§ WHAT YOU SHOULD DO: Tally the lines in the rows below that contain the string "BitBook", with case counting. Give only the number.

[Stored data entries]
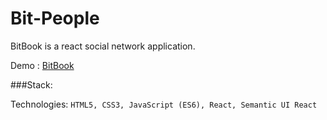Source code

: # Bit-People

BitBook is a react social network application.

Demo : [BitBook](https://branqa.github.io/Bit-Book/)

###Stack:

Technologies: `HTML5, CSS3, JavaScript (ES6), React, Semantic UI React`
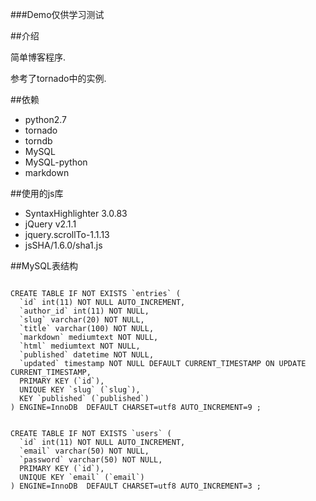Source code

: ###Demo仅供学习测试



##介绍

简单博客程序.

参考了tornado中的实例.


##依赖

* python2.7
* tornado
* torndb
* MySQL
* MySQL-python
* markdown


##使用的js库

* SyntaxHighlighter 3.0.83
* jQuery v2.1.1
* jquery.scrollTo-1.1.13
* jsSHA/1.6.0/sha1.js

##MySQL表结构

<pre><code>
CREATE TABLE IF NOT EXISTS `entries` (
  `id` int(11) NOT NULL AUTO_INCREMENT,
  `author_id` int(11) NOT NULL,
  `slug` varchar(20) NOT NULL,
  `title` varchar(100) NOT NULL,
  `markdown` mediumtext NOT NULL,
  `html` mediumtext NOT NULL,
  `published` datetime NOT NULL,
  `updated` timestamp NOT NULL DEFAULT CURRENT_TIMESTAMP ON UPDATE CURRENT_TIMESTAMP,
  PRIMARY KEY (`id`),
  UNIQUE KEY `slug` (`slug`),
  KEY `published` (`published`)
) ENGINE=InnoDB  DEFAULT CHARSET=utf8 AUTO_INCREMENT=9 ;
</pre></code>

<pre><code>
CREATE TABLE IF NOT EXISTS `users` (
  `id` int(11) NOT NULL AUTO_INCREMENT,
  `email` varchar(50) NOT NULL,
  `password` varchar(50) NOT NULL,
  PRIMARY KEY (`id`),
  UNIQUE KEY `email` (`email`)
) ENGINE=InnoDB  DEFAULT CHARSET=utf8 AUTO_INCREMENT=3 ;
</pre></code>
--
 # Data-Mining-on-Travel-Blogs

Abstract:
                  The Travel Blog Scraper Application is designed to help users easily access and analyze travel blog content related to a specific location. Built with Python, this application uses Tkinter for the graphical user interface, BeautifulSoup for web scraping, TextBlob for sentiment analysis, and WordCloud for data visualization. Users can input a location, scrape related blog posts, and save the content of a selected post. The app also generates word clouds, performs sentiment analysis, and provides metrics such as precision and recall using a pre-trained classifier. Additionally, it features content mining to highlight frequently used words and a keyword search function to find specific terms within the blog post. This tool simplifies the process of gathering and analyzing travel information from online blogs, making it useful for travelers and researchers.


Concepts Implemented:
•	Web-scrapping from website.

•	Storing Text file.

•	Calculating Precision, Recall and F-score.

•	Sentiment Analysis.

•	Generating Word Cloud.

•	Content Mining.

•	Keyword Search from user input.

§ RESPONSE: 2